5. M. A, célibataire et sans charge de famille, se prévaut de sa présence en France depuis l'année 2014 et de celle de sa mère, titulaire d'une carte de résident, et de ses frères et sœurs, en situation régulière ou de nationalité française. Toutefois, il ne justifie pas de la nécessité de leur présence à ses côtés, alors que le lien de filiation avec sa mère n'a été juridiquement établi que par un jugement supplétif du tribunal de première instance de N'Zerekore du 4 novembre 2020, et que M. A, qui a poursuivi ses études à Dijon jusqu'en 2021, n'établit pas de vie commune avec sa mère et ses frères et sœurs à Montreuil. En outre,

M. A ne soutient ni même n'allègue être dépourvu d'attaches familiales dans son pays d'origine où il a vécu jusqu'à l'âge de dix-neuf ans. Enfin, le requérant, qui a été inscrit pendant six années consécutives en première année de licence de droit avant de passer en deuxième année de licence, au cours de laquelle il a été ajourné dans la plupart des matières, ne justifie pas du caractère sérieux de ses études. Dans ces conditions, il n'est pas fondé à soutenir que le préfet aurait entaché sa décision d'une erreur manifeste d'appréciation en refusant de faire droit à sa demande d'admission exceptionnelle au séjour.
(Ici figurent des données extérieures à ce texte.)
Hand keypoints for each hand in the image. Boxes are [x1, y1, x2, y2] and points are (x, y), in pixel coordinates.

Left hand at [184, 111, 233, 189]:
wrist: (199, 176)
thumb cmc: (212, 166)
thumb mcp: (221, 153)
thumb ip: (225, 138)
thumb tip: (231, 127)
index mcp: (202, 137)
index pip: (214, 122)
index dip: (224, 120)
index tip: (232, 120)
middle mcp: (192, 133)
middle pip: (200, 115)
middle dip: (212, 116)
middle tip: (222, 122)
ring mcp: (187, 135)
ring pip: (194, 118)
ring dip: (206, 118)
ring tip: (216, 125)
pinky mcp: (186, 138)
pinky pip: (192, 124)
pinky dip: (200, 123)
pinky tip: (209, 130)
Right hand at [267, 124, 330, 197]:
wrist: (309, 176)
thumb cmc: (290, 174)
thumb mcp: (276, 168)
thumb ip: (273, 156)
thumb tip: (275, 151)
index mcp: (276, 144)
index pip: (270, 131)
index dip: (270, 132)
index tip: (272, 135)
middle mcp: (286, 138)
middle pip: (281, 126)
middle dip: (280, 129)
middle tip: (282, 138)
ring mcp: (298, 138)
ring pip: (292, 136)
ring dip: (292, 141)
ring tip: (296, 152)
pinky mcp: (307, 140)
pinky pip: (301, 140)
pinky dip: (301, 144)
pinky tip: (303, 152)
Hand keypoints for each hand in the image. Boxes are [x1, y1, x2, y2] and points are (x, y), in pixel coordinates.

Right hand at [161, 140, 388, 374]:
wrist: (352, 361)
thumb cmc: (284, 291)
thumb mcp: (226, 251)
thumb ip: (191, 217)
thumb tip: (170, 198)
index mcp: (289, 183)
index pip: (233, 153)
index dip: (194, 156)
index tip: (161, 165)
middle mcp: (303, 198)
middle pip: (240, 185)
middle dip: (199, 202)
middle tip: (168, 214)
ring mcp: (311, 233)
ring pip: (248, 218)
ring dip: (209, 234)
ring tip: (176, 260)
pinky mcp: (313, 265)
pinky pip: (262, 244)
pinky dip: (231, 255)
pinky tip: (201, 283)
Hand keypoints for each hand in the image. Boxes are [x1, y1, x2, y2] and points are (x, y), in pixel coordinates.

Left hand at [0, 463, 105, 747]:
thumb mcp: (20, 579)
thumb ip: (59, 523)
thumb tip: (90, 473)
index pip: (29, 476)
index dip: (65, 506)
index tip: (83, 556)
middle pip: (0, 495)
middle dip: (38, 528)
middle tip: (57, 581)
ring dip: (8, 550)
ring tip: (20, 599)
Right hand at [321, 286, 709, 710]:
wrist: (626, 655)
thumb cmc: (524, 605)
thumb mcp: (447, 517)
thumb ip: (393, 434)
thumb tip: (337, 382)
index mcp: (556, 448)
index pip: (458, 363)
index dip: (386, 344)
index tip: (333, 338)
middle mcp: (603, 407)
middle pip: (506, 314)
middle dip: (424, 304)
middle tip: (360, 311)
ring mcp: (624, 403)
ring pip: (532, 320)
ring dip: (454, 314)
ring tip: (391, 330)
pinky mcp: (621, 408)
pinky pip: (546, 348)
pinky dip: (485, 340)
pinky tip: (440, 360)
6. En dernier lieu, aux termes de l'article 8 de la convention européenne de sauvegarde des droits de l'homme et des libertés fondamentales : " 1. Toute personne a droit au respect de sa vie privée et familiale (). / 2. Il ne peut y avoir ingérence d'une autorité publique dans l'exercice de ce droit que pour autant que cette ingérence est prévue par la loi et qu'elle constitue une mesure qui, dans une société démocratique, est nécessaire à la sécurité nationale, à la sûreté publique, au bien-être économique du pays, à la défense de l'ordre et à la prévention des infractions pénales, à la protection de la santé ou de la morale, ou à la protection des droits et libertés d'autrui. ".
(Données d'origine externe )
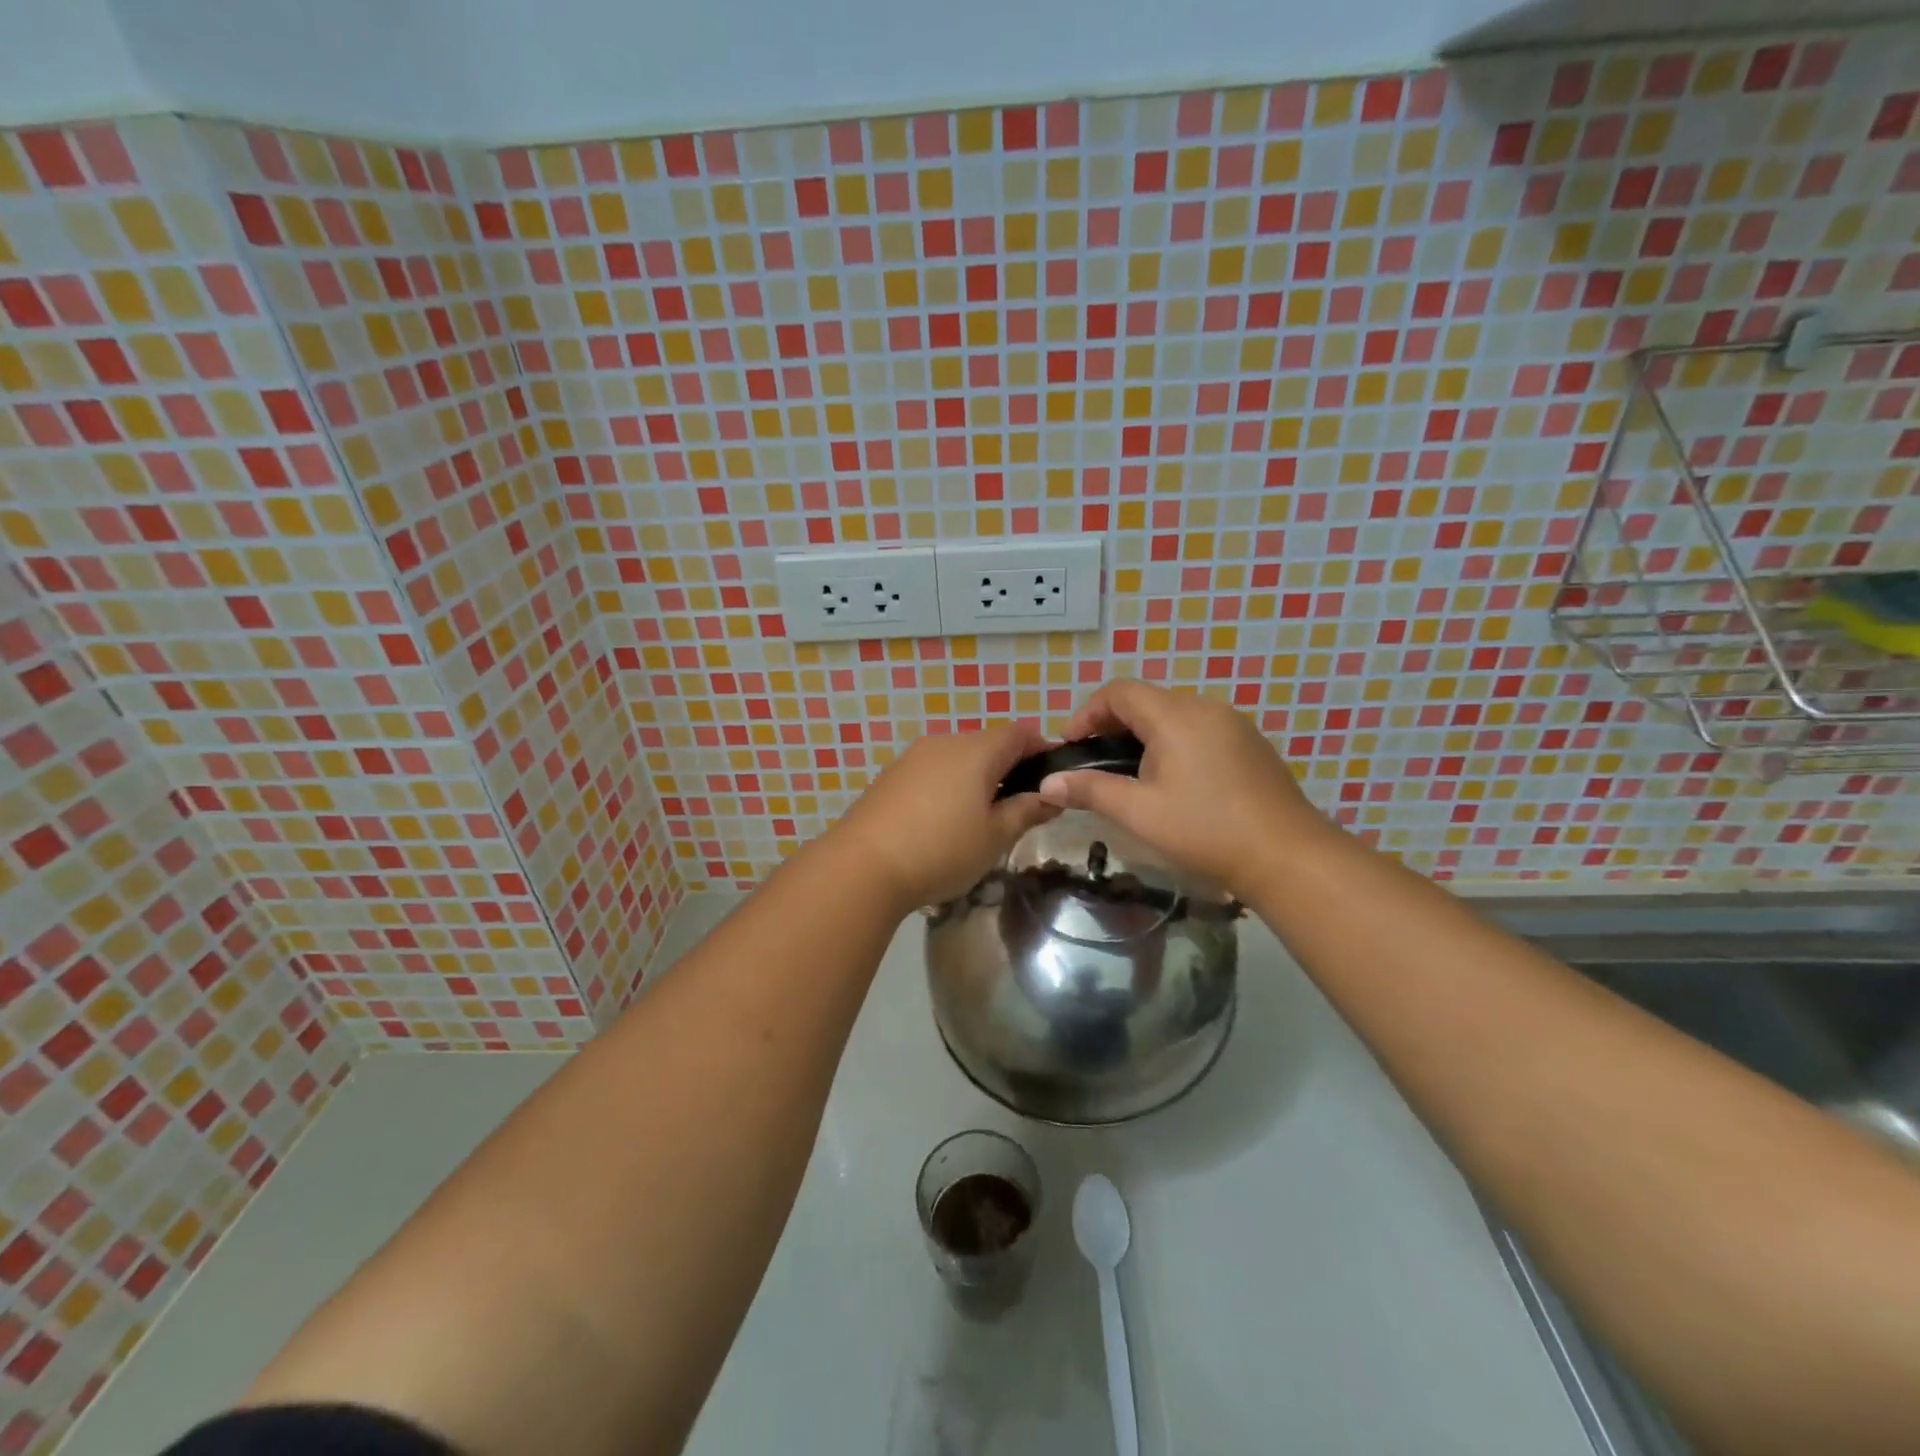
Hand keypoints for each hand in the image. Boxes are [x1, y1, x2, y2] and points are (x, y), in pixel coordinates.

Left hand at [831, 722, 1060, 911]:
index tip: (1052, 778)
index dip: (1042, 749)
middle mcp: (945, 743)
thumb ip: (1027, 811)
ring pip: (958, 758)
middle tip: (1018, 807)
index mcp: (977, 751)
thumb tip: (1052, 796)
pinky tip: (942, 822)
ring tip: (979, 819)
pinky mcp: (890, 776)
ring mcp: (912, 757)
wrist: (863, 866)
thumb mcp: (995, 837)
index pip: (1020, 733)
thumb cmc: (942, 850)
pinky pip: (932, 771)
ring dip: (976, 778)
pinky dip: (947, 786)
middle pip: (988, 743)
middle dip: (1008, 768)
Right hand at [1038, 679, 1335, 900]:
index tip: (1072, 746)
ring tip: (1131, 776)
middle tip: (1096, 763)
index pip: (1119, 692)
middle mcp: (1205, 708)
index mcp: (1176, 716)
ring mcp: (1233, 724)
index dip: (1087, 712)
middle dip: (1113, 725)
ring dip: (1144, 735)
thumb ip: (1090, 790)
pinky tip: (1174, 782)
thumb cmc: (1206, 830)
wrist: (1288, 856)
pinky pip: (1200, 729)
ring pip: (1174, 715)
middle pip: (1147, 700)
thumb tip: (1047, 784)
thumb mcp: (1139, 812)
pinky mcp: (1250, 744)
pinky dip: (1174, 743)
7. Pour les mêmes motifs que ceux exposés aux points précédents, l'arrêté attaqué n'a pas porté à son droit au respect de sa vie privée et familiale une atteinte disproportionnée au regard des buts en vue desquels il a été pris et, par suite, le requérant n'est pas fondé à soutenir qu'il méconnaîtrait les stipulations de l'article 8 de la convention européenne de sauvegarde des droits de l'homme et des libertés fondamentales

8. Il résulte de tout ce qui précède que les conclusions de la requête à fin d'annulation doivent être rejetées, ainsi que, par voie de conséquence, celles à fin d'injonction et d'astreinte et celles présentées au titre des articles L. 761-1 du code de justice administrative.

D E C I D E :

Article 1er : La requête de M. A est rejetée.
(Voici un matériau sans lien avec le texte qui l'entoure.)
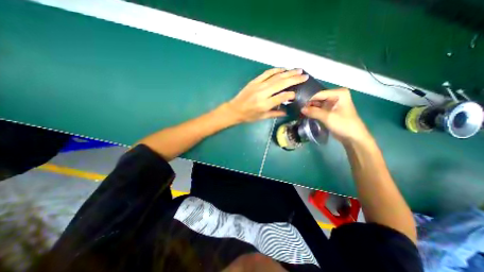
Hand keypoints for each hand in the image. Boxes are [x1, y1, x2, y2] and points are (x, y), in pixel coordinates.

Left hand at [226, 68, 307, 123]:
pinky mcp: (254, 81)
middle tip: (305, 76)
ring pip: (275, 77)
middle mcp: (262, 93)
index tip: (297, 93)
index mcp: (264, 105)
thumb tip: (287, 111)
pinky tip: (283, 69)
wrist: (234, 109)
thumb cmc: (248, 116)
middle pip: (281, 84)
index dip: (291, 94)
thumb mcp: (262, 117)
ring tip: (298, 70)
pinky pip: (267, 73)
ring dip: (288, 72)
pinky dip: (276, 70)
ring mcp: (258, 85)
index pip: (281, 97)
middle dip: (294, 79)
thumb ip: (275, 113)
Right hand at [302, 88, 370, 143]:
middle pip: (318, 98)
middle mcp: (336, 96)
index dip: (309, 100)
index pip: (319, 94)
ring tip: (301, 112)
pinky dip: (313, 112)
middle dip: (309, 104)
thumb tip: (301, 109)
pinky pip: (319, 109)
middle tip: (299, 109)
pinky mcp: (330, 111)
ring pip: (318, 104)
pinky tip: (306, 114)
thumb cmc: (343, 124)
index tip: (299, 106)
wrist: (353, 137)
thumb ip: (314, 112)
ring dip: (310, 108)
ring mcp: (333, 104)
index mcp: (339, 93)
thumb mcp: (328, 117)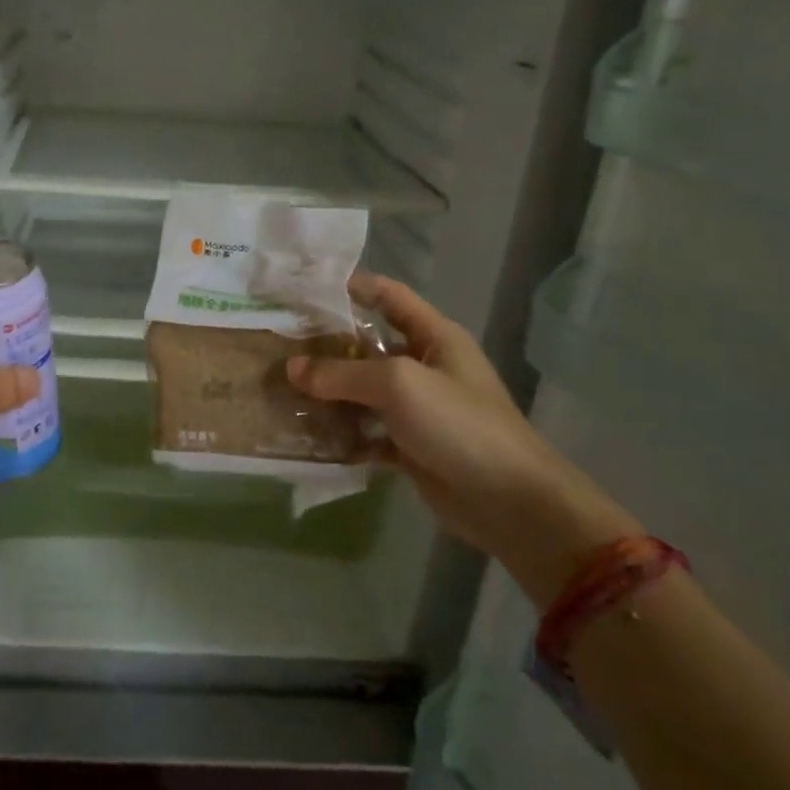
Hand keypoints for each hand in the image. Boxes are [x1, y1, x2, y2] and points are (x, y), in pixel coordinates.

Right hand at [286, 272, 638, 601]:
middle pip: (368, 345)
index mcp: (433, 337)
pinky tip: (308, 434)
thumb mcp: (399, 385)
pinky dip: (342, 433)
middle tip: (279, 345)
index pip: (389, 296)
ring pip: (363, 391)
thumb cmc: (459, 424)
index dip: (353, 287)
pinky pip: (367, 432)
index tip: (307, 289)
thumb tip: (291, 367)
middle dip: (327, 345)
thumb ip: (342, 373)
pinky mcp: (409, 446)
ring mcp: (417, 408)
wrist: (510, 502)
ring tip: (282, 390)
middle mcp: (424, 366)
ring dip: (329, 393)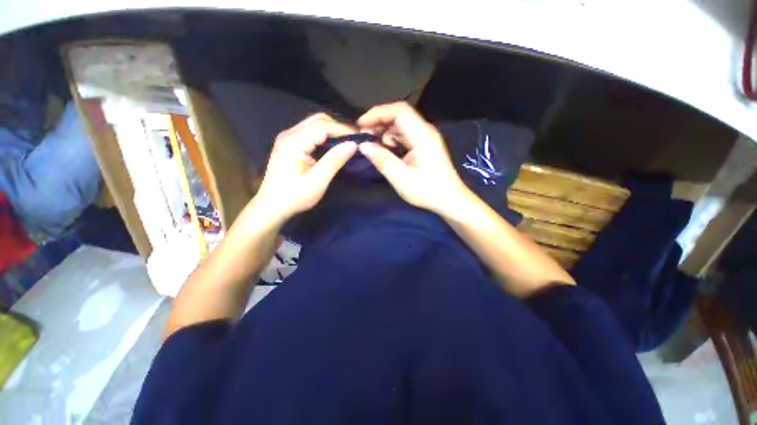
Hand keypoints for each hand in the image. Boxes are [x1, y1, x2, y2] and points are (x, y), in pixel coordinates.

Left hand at [252, 113, 356, 223]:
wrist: (271, 206)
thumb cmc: (295, 196)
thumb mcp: (317, 181)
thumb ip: (334, 160)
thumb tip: (353, 145)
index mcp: (294, 142)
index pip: (323, 126)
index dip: (344, 129)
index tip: (360, 138)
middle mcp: (289, 134)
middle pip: (318, 120)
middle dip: (339, 127)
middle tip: (355, 140)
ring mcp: (288, 137)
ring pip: (314, 124)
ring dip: (332, 131)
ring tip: (347, 142)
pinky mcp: (290, 143)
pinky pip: (310, 132)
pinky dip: (325, 135)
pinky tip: (333, 145)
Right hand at [357, 102, 469, 214]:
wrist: (450, 200)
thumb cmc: (428, 191)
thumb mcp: (401, 178)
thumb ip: (382, 160)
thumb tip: (363, 145)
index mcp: (422, 136)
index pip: (399, 111)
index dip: (378, 113)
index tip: (361, 125)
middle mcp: (425, 131)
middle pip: (399, 116)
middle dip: (379, 123)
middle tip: (363, 137)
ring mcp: (426, 138)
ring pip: (401, 126)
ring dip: (385, 133)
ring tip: (372, 146)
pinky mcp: (424, 145)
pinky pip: (405, 136)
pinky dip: (392, 140)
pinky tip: (386, 152)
Article 2 : Le présent jugement sera notifié à M. D A et au préfet de la

Seine-Saint-Denis.

Délibéré après l'audience du 30 novembre 2022, à laquelle siégeaient :

M. Romnicianu, président,

Mme Dupuy-Bardot, première conseillère,

M. Khiat, conseiller.

Rendu public par mise à disposition au greffe le 14 décembre 2022.

La rapporteure,

Signé

N. C

Le président,

Signé

M. B

La greffière,

Signé

S. Le Bourdiec

La République mande et ordonne au préfet de la Seine-Saint-Denis en ce qui le concerne ou à tous commissaires de justice à ce requis en ce qui concerne les voies de droit commun, contre les parties privées, de pourvoir à l'exécution de la présente décision.